Skip pictures in the listing below; copy exactly the lines from the one with "Under FERPA, a" through the one with "Dates of attendance", inclusive.

= = = = = = =

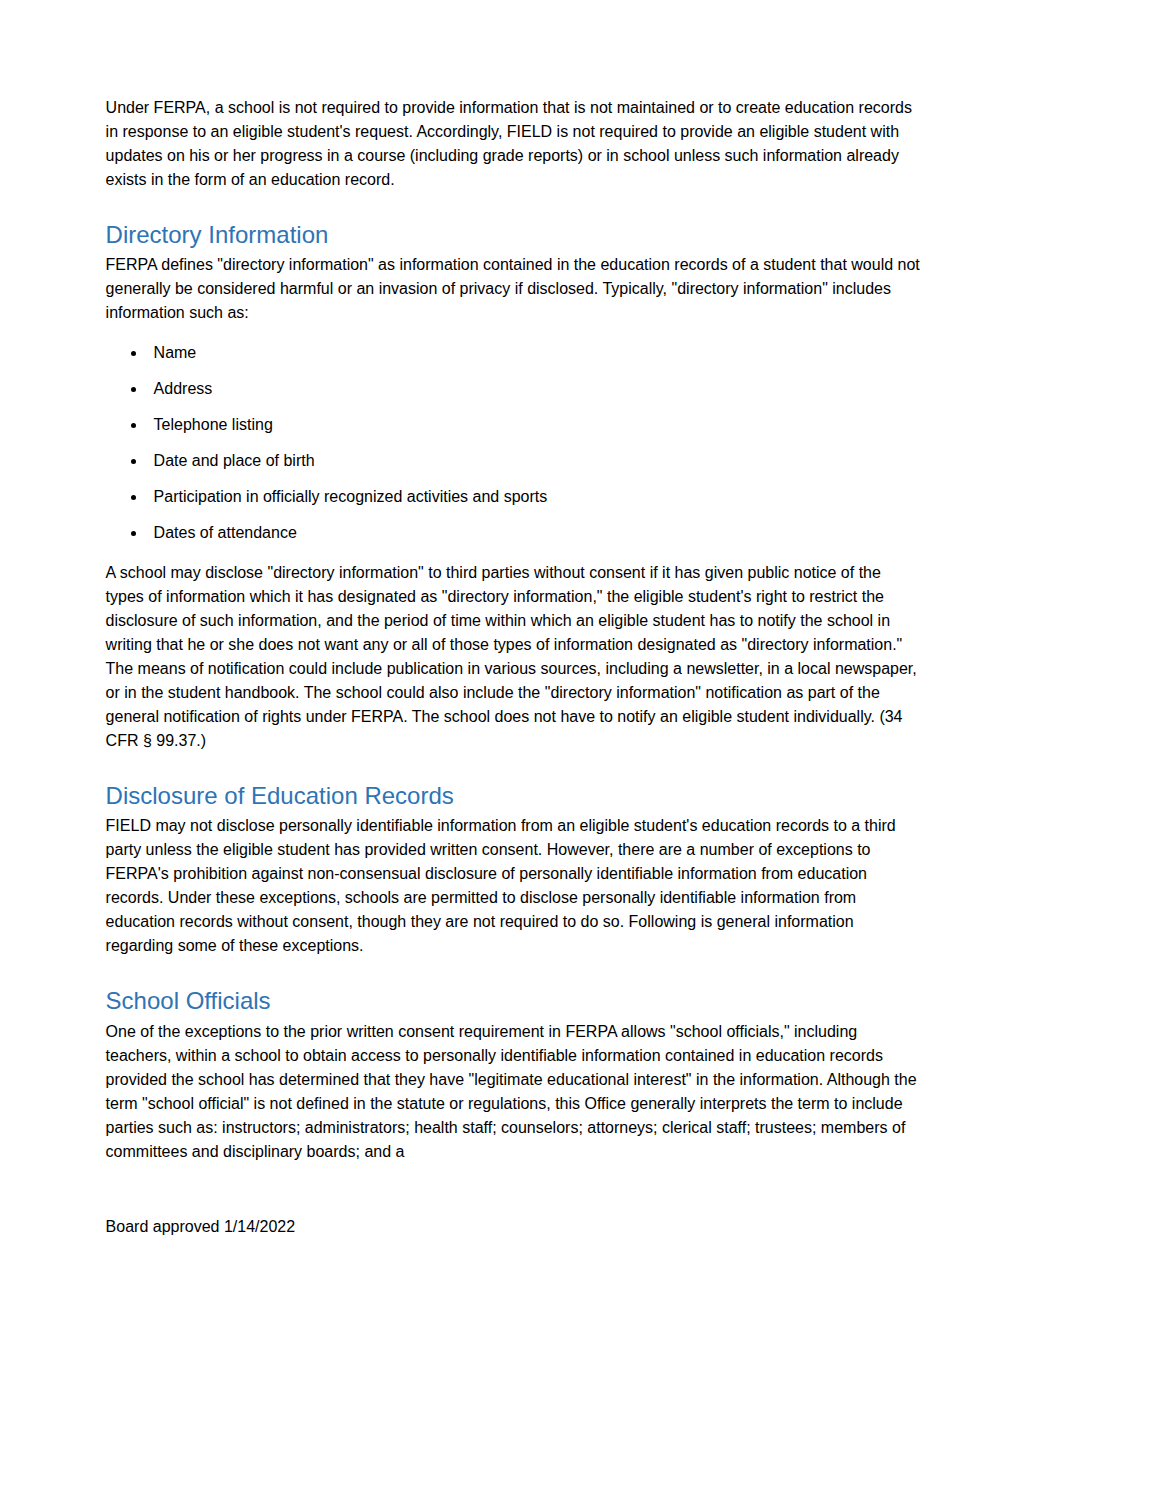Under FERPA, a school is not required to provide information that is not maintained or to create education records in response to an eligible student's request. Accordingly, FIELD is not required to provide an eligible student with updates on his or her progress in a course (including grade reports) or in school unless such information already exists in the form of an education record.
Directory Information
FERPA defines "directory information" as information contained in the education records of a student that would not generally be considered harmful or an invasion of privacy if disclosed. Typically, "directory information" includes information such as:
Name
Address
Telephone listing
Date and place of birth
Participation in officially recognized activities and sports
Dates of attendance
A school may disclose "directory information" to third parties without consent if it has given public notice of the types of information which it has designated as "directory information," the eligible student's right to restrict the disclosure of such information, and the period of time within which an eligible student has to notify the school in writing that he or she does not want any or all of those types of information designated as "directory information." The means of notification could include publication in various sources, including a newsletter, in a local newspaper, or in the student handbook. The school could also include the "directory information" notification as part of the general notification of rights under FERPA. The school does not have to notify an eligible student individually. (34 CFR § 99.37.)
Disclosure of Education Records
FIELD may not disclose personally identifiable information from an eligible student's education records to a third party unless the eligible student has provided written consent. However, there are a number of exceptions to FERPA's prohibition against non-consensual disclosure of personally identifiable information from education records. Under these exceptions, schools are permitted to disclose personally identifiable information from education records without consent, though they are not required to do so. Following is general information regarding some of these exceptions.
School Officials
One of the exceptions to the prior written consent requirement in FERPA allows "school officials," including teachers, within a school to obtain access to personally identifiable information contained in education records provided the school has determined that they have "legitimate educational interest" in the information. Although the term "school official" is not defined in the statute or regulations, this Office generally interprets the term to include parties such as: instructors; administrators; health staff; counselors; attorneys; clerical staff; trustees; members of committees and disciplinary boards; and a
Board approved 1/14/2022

= = = = = = =

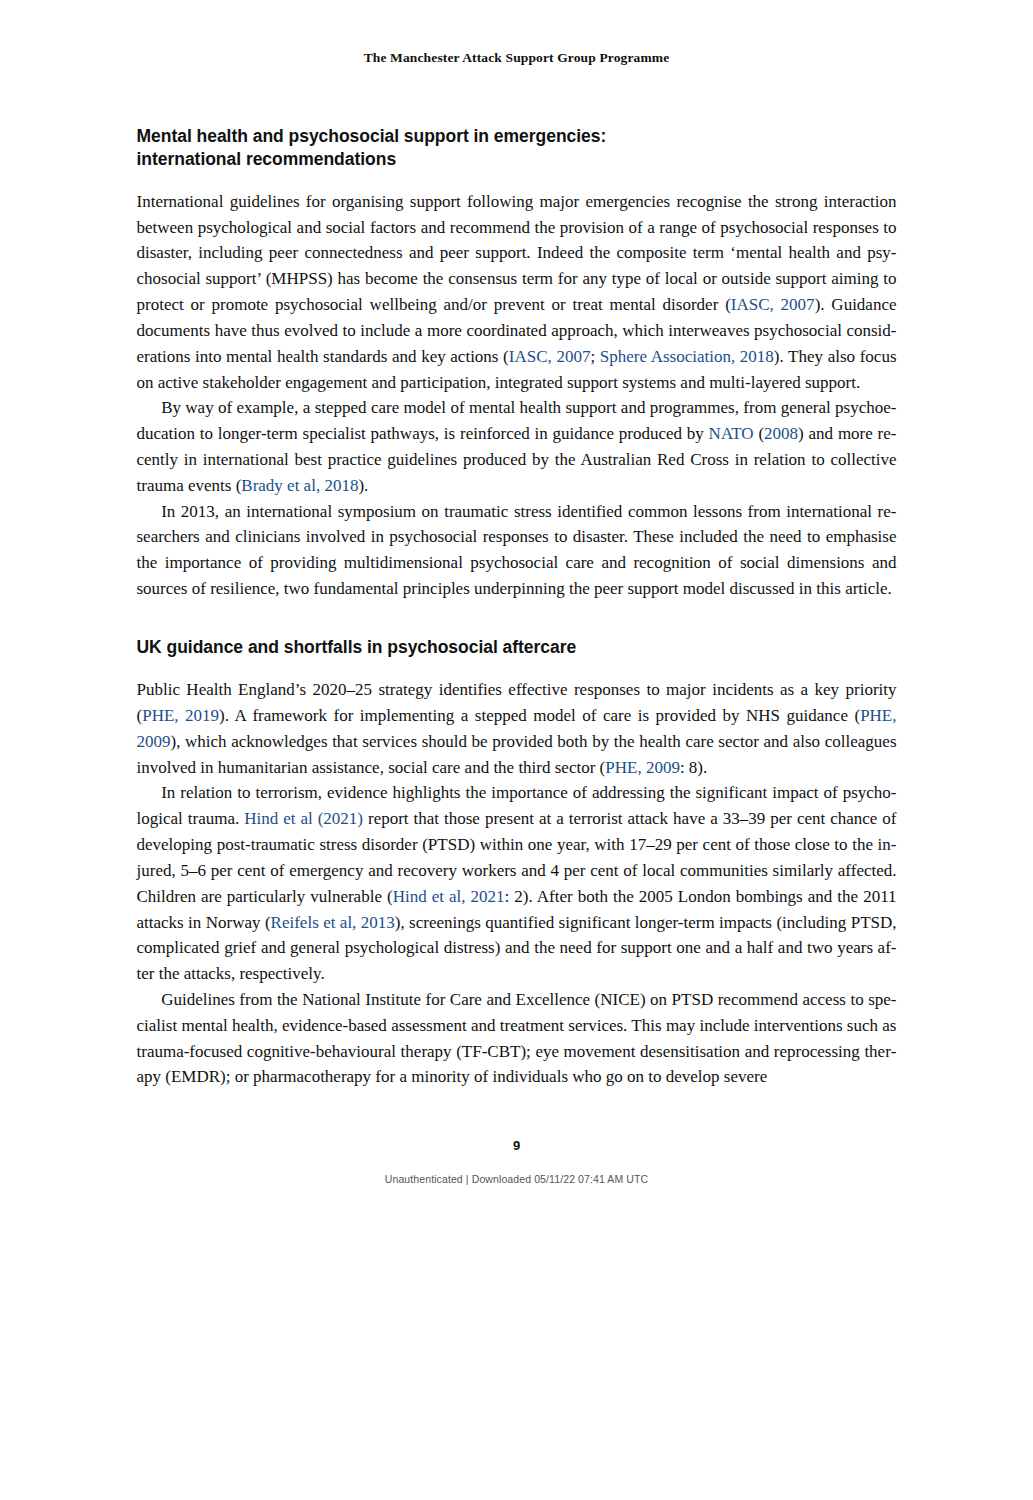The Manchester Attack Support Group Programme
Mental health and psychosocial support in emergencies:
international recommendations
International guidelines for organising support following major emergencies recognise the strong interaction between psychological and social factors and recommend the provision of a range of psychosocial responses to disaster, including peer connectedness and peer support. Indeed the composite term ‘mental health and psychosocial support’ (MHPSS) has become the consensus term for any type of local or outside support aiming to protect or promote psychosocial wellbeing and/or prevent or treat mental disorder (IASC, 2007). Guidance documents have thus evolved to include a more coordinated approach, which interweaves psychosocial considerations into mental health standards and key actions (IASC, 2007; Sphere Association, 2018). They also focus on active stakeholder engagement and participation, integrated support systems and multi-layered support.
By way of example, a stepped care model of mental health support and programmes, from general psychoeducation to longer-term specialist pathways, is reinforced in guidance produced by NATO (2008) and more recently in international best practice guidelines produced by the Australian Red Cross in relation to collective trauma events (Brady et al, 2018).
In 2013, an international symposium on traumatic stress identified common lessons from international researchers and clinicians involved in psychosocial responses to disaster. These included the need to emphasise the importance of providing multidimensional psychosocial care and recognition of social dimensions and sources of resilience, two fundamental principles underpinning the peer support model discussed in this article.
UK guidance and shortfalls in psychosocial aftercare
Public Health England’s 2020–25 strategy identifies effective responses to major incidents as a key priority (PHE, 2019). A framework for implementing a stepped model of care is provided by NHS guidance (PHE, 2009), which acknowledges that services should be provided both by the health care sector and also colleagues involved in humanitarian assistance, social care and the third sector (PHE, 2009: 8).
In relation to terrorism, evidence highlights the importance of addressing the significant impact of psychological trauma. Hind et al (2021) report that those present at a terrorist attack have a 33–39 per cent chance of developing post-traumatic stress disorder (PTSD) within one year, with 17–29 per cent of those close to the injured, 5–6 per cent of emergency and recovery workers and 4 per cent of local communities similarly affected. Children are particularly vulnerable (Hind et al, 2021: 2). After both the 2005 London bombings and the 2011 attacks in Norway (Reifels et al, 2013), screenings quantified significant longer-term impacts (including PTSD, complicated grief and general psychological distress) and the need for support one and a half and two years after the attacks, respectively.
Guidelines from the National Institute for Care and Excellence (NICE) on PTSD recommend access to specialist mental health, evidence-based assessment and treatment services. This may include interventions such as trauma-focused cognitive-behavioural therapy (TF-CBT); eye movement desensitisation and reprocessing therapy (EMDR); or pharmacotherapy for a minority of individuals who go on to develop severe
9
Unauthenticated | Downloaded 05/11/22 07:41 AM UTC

= = = = = = =

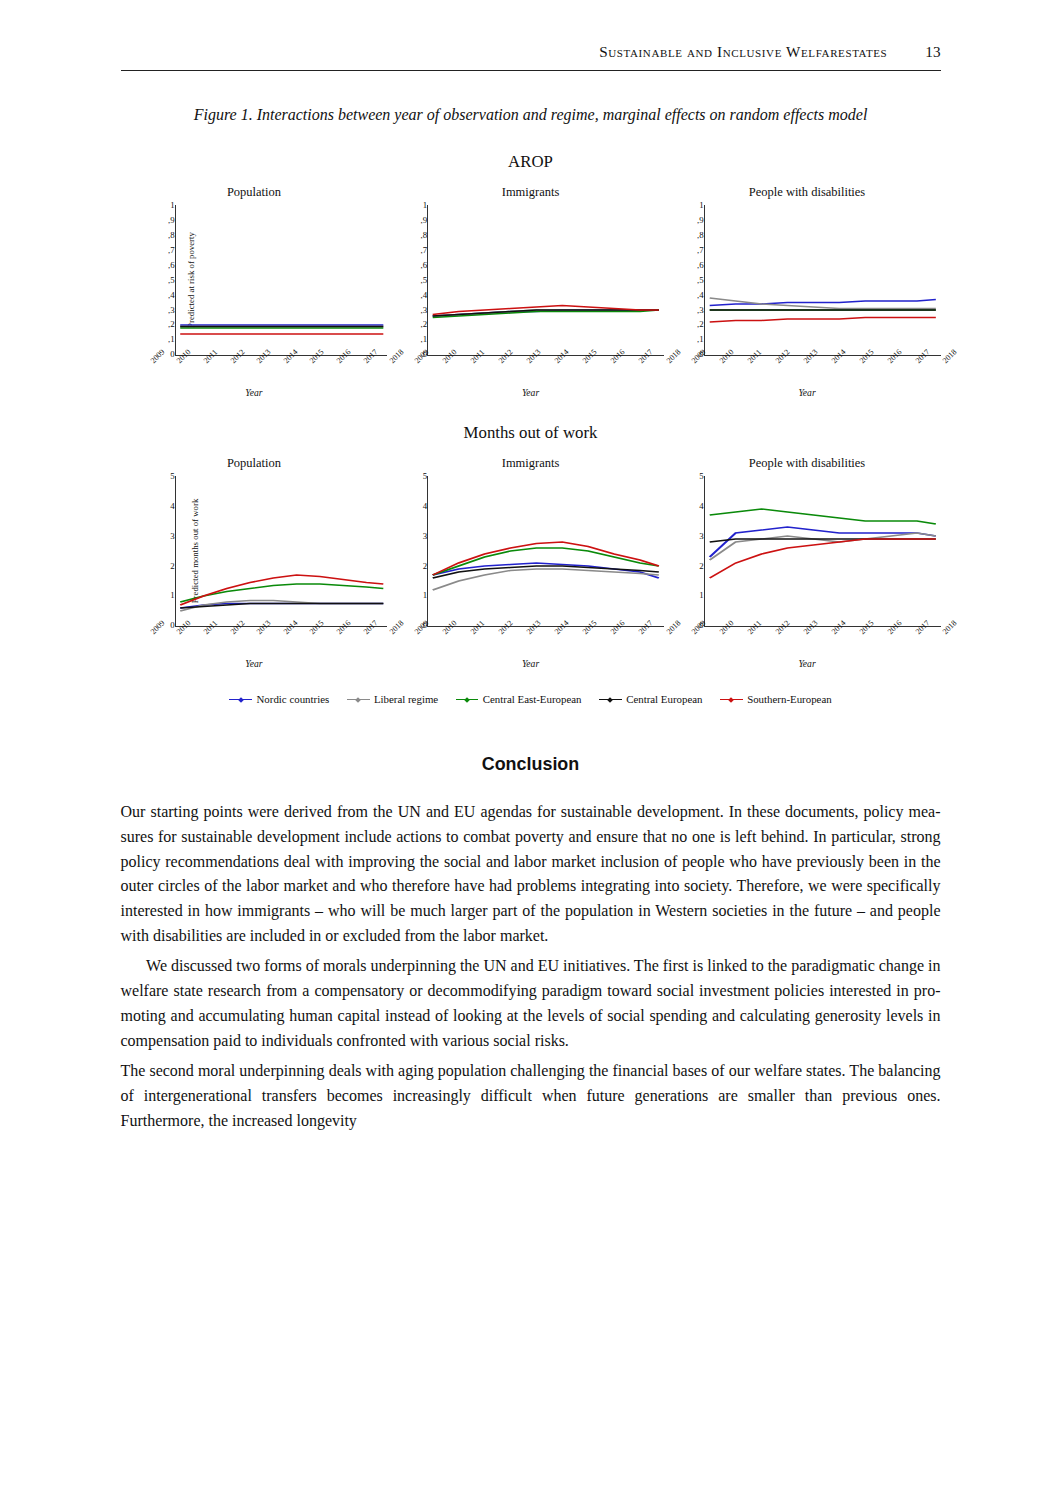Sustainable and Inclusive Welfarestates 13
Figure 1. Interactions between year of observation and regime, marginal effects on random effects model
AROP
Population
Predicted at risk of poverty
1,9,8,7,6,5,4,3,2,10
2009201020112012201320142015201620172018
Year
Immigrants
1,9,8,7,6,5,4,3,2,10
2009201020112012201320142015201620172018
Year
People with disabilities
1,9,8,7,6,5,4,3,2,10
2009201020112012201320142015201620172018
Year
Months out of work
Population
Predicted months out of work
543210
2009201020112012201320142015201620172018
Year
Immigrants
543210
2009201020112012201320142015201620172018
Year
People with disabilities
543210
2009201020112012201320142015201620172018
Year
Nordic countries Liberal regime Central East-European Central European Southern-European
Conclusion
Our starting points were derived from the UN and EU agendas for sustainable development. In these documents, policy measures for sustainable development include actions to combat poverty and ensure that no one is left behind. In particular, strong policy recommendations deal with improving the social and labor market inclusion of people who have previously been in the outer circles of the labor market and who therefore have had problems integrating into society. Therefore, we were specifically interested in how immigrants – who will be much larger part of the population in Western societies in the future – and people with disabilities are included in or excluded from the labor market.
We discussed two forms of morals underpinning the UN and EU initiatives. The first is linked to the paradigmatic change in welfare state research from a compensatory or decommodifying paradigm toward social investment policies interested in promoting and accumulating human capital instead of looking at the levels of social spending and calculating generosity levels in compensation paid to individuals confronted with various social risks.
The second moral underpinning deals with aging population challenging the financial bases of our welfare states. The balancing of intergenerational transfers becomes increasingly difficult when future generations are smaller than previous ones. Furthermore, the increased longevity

= = = = = = =

| YOUR RESPONSE |
Under FERPA, a school is not required to provide information that is not maintained or to create education records in response to an eligible student's request. Accordingly, FIELD is not required to provide an eligible student with updates on his or her progress in a course (including grade reports) or in school unless such information already exists in the form of an education record.
Directory Information
FERPA defines "directory information" as information contained in the education records of a student that would not generally be considered harmful or an invasion of privacy if disclosed. Typically, "directory information" includes information such as:
Name
Address
Telephone listing
Date and place of birth
Participation in officially recognized activities and sports
Dates of attendance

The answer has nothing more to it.